* Excerpted passage
▬▬▬▬▬▬

Reputation: 729
I want to create a module called myscript
that can be run via the command line from any directory.
I've created a setup.py
file that looks like this:
import setuptools
setuptools.setup(
name='myscript',
version='1.0',
packages=['lib.myscript'],
install_requires=['setuptools', 'pandas >= 0.22.0', 'numpy >= 1.16.0'],
python_requires='>=3.5'
)
After running python setup.py install
, I'm still unable to run python -m myscript
from anywhere but the directory the script is located in.
My folder structure looks like this:
lib
myscript
__init__.py (empty)
__main__.py (the code that should run)
setup.py
Upvotes: 0
Views: 812
Reputation: 2114
For that you have to set entry_points
function in setup.py
(and if I understood your question correctly).

▬▬▬▬▬▬

* Given problem 1
In the rows from the line with "locality: From Prima" to the line with "collection date: 1924-03-02/1924-03-04", swap "catalogue" for "catalog" and give those lines back with nothing else changed.
The rows below have no connection to the text above.

* Some records
▬▬▬▬▬▬

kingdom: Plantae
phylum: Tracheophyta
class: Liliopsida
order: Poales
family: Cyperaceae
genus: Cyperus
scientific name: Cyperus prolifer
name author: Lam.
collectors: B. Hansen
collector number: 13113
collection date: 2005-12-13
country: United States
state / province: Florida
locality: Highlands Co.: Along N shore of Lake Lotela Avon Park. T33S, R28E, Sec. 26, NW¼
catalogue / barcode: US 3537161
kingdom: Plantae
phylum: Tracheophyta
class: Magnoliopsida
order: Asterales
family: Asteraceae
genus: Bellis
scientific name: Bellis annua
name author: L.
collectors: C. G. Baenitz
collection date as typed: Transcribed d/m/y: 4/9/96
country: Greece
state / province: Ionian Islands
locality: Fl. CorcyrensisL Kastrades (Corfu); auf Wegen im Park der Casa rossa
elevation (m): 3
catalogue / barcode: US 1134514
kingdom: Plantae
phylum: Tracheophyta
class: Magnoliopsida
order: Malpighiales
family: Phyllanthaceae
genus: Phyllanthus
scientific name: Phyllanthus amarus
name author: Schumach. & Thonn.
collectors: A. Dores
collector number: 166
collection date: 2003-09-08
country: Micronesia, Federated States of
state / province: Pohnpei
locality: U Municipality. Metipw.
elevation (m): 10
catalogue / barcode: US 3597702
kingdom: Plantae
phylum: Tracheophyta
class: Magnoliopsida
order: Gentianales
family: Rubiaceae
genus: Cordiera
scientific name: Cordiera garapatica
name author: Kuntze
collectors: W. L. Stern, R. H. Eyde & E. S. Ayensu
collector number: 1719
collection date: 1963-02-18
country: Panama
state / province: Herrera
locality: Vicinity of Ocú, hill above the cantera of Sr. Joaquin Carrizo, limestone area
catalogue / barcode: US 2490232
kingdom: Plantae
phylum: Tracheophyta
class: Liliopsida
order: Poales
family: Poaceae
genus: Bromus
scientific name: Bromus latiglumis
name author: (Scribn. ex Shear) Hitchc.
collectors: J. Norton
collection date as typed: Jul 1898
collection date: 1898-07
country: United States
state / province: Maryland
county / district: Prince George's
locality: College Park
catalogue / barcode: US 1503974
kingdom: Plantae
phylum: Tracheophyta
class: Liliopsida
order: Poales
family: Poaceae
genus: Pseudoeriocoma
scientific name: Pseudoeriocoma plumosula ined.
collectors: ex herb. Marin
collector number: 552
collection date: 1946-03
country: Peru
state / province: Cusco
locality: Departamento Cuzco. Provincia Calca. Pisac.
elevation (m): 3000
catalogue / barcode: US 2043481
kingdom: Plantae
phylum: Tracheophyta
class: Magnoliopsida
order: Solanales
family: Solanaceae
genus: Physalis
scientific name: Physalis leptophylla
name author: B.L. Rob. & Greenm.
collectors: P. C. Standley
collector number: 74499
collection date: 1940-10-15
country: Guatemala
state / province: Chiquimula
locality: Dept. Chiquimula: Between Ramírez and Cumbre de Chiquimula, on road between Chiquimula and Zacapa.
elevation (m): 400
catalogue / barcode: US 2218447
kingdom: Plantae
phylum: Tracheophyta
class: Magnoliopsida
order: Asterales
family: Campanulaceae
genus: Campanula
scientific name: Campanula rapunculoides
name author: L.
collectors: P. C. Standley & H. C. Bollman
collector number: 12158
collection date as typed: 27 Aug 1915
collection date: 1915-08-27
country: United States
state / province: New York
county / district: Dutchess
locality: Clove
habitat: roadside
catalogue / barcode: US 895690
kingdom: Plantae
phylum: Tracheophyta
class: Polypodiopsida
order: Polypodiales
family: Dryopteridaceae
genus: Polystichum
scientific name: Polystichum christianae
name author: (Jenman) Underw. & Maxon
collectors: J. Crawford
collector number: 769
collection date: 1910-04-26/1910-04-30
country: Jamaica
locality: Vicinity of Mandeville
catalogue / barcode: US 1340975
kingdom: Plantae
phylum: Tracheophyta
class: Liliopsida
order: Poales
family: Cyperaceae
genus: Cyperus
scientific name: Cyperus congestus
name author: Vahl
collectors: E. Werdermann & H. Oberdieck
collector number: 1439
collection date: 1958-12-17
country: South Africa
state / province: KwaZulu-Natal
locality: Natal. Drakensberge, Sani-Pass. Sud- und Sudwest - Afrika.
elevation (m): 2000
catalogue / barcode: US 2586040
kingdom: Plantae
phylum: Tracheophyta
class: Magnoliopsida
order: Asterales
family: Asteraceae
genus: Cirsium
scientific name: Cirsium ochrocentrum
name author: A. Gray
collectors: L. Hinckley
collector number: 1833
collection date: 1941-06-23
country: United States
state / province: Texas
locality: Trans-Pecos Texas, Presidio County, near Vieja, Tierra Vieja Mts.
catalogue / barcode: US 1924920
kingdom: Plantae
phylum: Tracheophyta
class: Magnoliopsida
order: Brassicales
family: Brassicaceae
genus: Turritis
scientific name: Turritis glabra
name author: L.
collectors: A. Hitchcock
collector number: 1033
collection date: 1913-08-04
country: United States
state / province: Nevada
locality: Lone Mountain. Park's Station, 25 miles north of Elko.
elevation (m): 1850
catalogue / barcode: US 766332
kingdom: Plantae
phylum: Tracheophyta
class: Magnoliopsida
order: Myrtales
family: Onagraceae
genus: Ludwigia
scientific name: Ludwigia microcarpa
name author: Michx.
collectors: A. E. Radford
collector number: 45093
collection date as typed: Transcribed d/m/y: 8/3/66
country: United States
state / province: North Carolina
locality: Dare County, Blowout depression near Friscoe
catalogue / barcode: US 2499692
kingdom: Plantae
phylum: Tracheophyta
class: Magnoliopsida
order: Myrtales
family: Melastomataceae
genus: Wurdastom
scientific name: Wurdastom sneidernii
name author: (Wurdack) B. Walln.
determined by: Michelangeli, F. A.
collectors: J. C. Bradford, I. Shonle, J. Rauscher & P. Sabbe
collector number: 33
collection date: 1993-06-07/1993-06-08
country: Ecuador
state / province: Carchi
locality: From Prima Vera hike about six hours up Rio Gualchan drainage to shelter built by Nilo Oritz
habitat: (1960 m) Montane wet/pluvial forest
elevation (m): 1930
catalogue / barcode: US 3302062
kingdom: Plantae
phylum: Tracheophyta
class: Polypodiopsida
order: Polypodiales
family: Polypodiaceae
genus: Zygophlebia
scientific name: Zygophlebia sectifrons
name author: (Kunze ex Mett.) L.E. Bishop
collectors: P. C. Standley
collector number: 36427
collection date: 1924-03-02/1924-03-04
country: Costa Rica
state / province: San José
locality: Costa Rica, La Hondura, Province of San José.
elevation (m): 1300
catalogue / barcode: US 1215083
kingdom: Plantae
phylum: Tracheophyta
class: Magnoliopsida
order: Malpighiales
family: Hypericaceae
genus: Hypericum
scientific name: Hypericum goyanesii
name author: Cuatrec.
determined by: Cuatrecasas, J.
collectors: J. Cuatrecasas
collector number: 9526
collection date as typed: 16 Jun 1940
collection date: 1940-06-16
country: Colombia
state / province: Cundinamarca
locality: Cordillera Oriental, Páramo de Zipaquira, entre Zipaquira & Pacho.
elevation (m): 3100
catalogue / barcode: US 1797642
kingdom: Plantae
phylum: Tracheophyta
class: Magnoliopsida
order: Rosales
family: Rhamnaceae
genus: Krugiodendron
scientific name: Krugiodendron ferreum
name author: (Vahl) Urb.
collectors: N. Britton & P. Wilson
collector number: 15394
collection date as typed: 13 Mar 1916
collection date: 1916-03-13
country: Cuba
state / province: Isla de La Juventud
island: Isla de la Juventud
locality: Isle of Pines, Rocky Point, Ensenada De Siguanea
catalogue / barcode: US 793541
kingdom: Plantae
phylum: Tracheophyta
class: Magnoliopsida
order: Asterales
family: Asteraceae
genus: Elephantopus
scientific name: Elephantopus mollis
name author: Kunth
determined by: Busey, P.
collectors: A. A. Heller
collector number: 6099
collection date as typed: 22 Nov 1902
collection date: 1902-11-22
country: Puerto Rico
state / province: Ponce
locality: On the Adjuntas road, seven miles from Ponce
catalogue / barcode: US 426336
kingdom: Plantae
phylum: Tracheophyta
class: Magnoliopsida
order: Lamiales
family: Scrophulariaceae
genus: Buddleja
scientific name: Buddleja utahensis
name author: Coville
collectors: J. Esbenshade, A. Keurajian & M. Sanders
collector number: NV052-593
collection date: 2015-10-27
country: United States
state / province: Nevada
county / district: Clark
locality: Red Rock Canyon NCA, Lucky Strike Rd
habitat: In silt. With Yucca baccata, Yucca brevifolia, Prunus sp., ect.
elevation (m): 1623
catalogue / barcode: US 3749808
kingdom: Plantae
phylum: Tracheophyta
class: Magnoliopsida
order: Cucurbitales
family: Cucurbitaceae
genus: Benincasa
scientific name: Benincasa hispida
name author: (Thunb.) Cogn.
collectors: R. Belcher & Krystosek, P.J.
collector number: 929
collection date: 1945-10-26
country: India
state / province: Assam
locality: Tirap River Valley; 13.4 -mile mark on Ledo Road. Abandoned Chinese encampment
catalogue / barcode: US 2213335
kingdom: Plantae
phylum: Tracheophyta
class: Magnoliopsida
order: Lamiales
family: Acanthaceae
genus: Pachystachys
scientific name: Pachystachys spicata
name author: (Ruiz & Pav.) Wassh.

▬▬▬▬▬▬

* Given problem 2
Carry on the post about running a Python module from the command line, starting after its last sentence.

* Answer 1
locality: From Prima Vera hike about six hours up Rio Gualchan drainage to shelter built by Nilo Oritz
habitat: (1960 m) Montane wet/pluvial forest
elevation (m): 1930
catalog / barcode: US 3302062
kingdom: Plantae
phylum: Tracheophyta
class: Polypodiopsida
order: Polypodiales
family: Polypodiaceae
genus: Zygophlebia
scientific name: Zygophlebia sectifrons
name author: (Kunze ex Mett.) L.E. Bishop
collectors: P. C. Standley
collector number: 36427
collection date: 1924-03-02/1924-03-04

* Answer 2
Your setup.py
becomes:
import setuptools
setuptools.setup(
name='myscript',
version='1.0',
packages=setuptools.find_packages(),
install_requires=['setuptools', 'pandas >= 0.22.0', 'numpy >= 1.16.0'],
python_requires='>=3.5'
entry_points={
'console_scripts': [
'myscript=myscript.__main__:main' # or any specific function you would like
]
},
)
Here __main__
is a filename (in your case). And main
is a function (you can change it to whatever function you would like). And myscript
is your command.
Now you can run (maybe myscript
in your case):
python -m pip install yourpackage
Then you can run your script from anywhere:
myscript
edit:
arrange your file structure like:
myscript
myscript
__init__.py (empty)
__main__.py (the code that should run)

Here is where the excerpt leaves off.